**TASK PROMPT:** Your answer must be every line of the data that holds the string "Rendered".

*** Opening STUDY MATERIAL ***

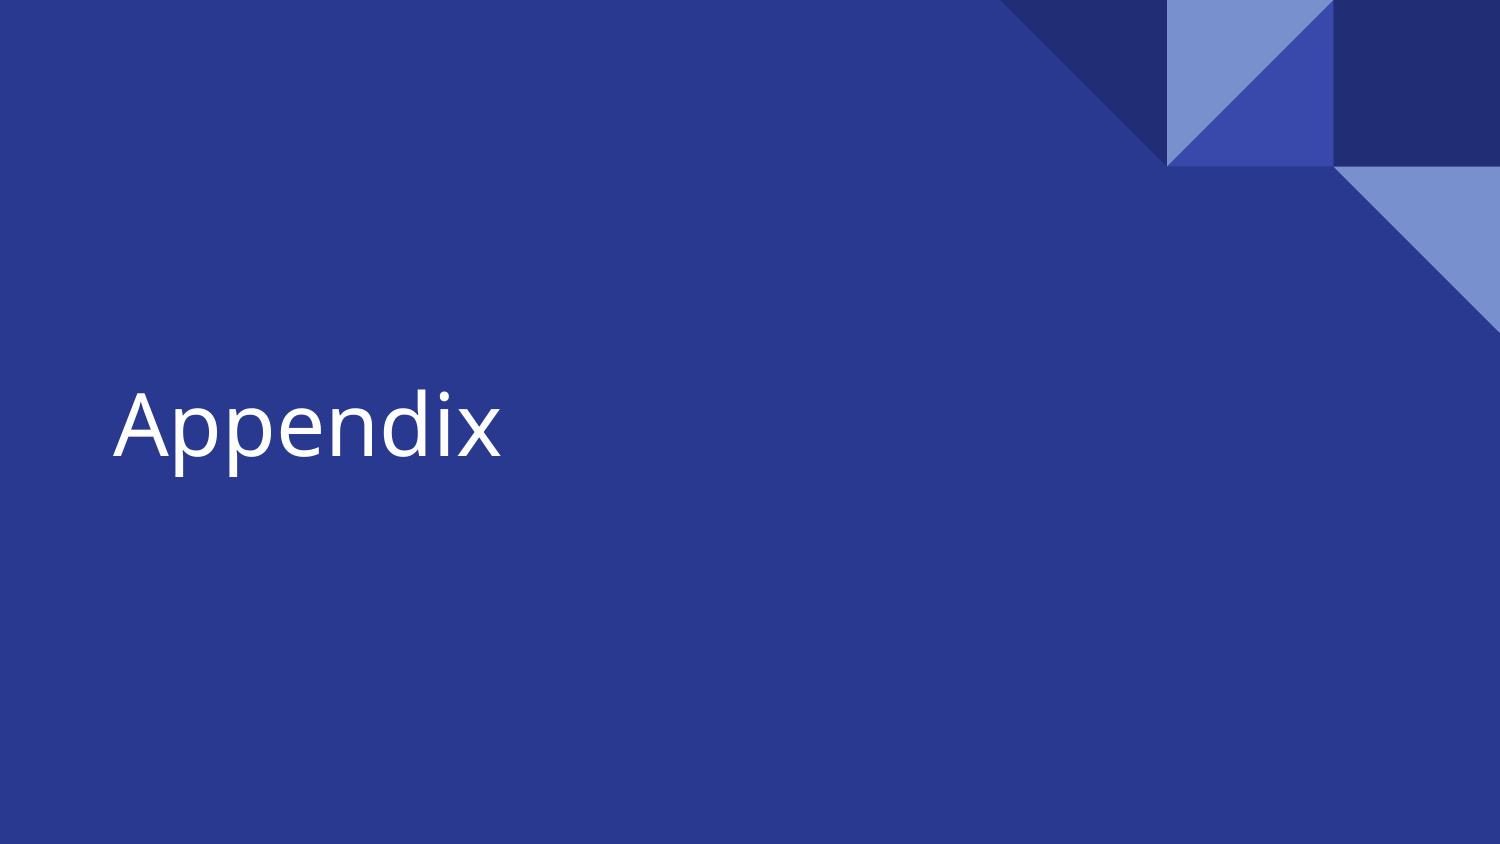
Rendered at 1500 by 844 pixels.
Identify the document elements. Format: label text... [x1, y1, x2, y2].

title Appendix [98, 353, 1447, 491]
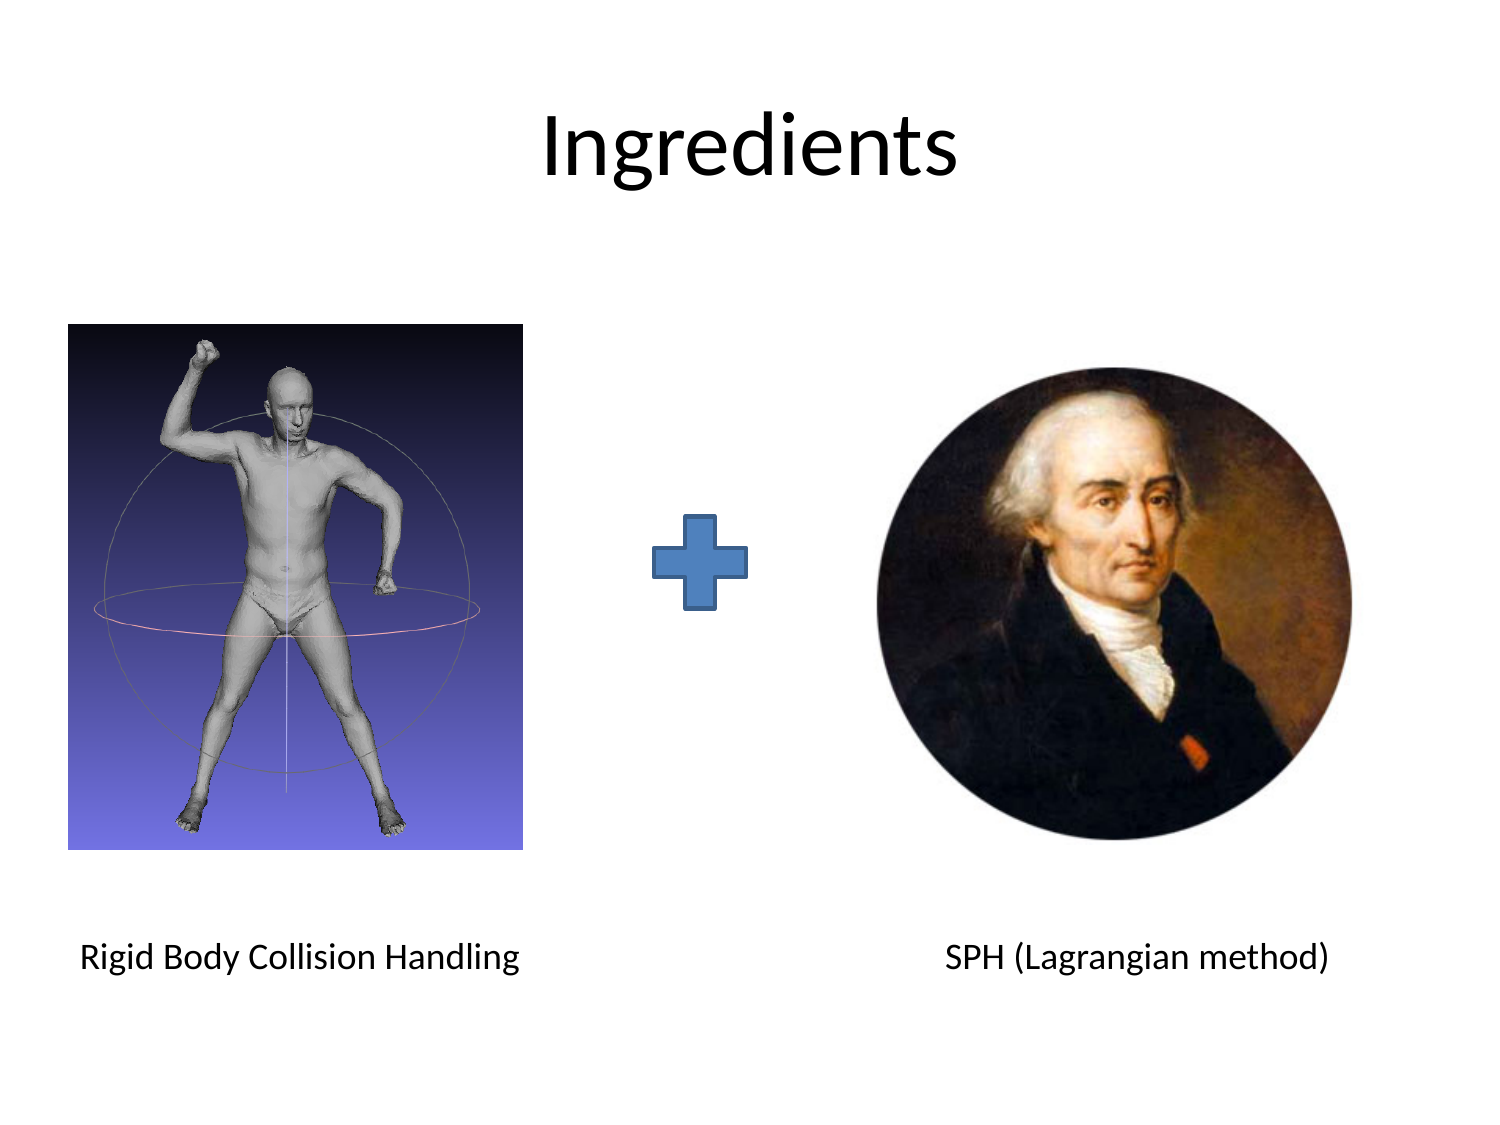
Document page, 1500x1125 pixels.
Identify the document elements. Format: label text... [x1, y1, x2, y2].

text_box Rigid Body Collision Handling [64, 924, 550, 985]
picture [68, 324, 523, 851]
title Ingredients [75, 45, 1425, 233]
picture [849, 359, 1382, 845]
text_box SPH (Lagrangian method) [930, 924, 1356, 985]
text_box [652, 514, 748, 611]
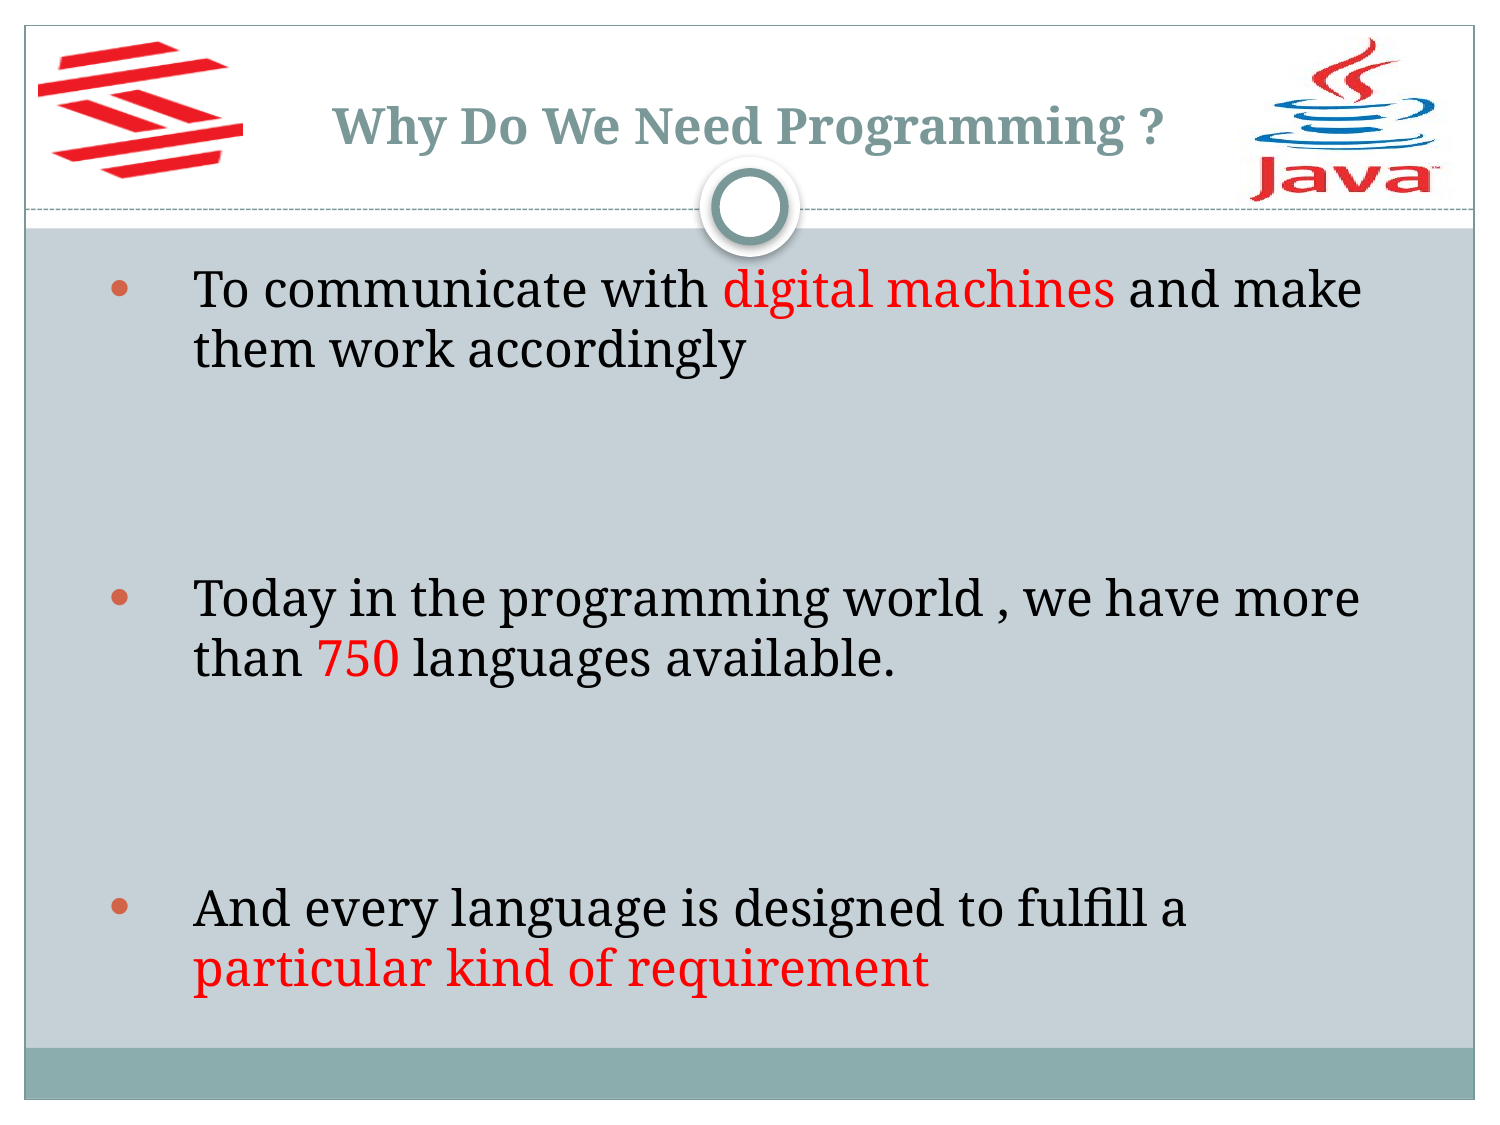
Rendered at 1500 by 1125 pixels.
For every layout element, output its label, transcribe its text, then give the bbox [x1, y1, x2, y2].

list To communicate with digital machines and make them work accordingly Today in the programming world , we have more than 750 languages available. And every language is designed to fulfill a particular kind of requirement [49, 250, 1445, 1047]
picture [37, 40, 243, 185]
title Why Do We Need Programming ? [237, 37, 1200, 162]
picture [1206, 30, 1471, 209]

*** Closing STUDY MATERIAL ***
*** Opening STUDY MATERIAL ***

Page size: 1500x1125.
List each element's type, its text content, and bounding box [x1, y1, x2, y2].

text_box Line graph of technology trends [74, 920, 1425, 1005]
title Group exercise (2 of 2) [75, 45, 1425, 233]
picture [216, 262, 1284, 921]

*** Closing STUDY MATERIAL ***
*** Opening STUDY MATERIAL ***

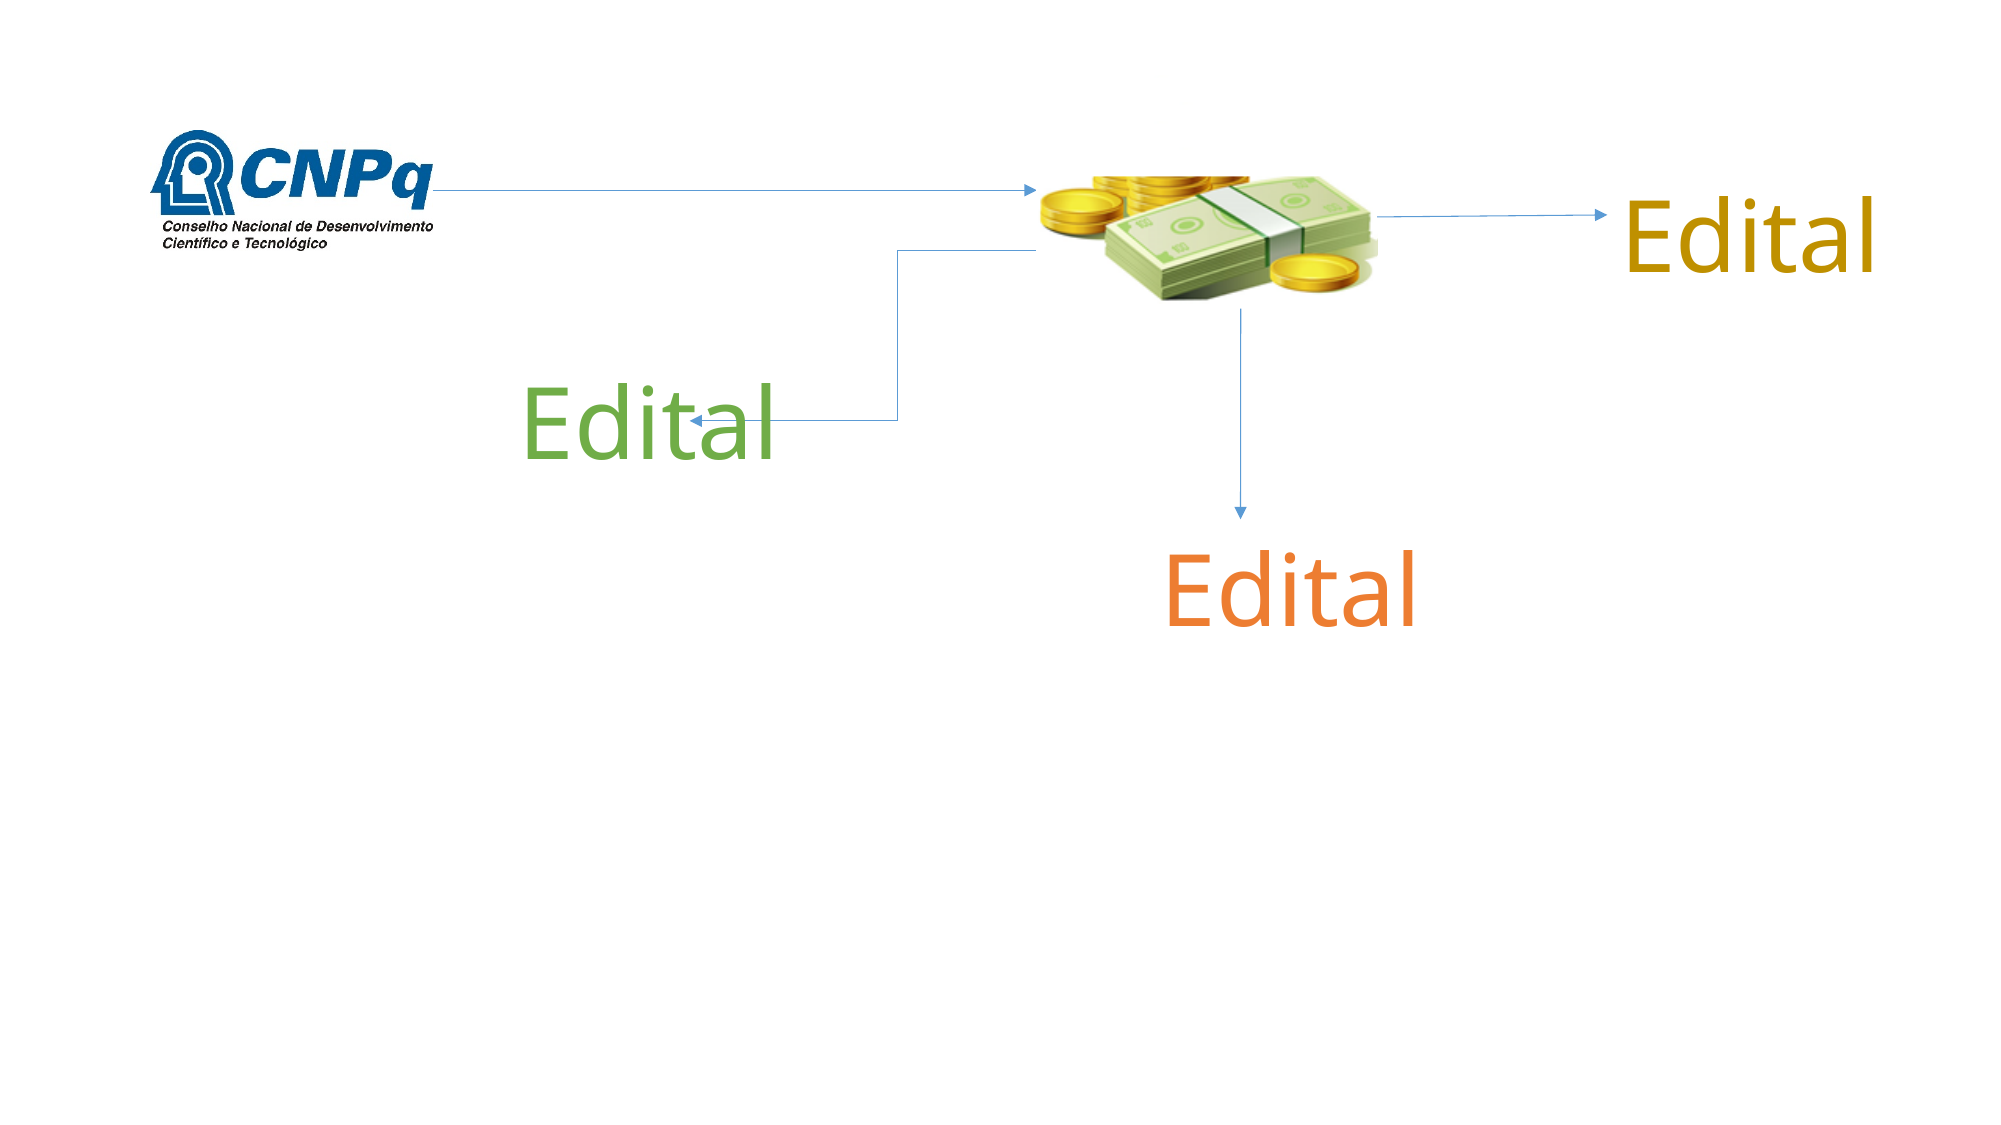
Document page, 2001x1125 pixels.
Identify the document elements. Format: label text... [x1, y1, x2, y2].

*** Closing STUDY MATERIAL ***

**YOUR RESPONSE:**
Rendered at 1500 by 844 pixels.
Rendered at 1500 by 1125 pixels.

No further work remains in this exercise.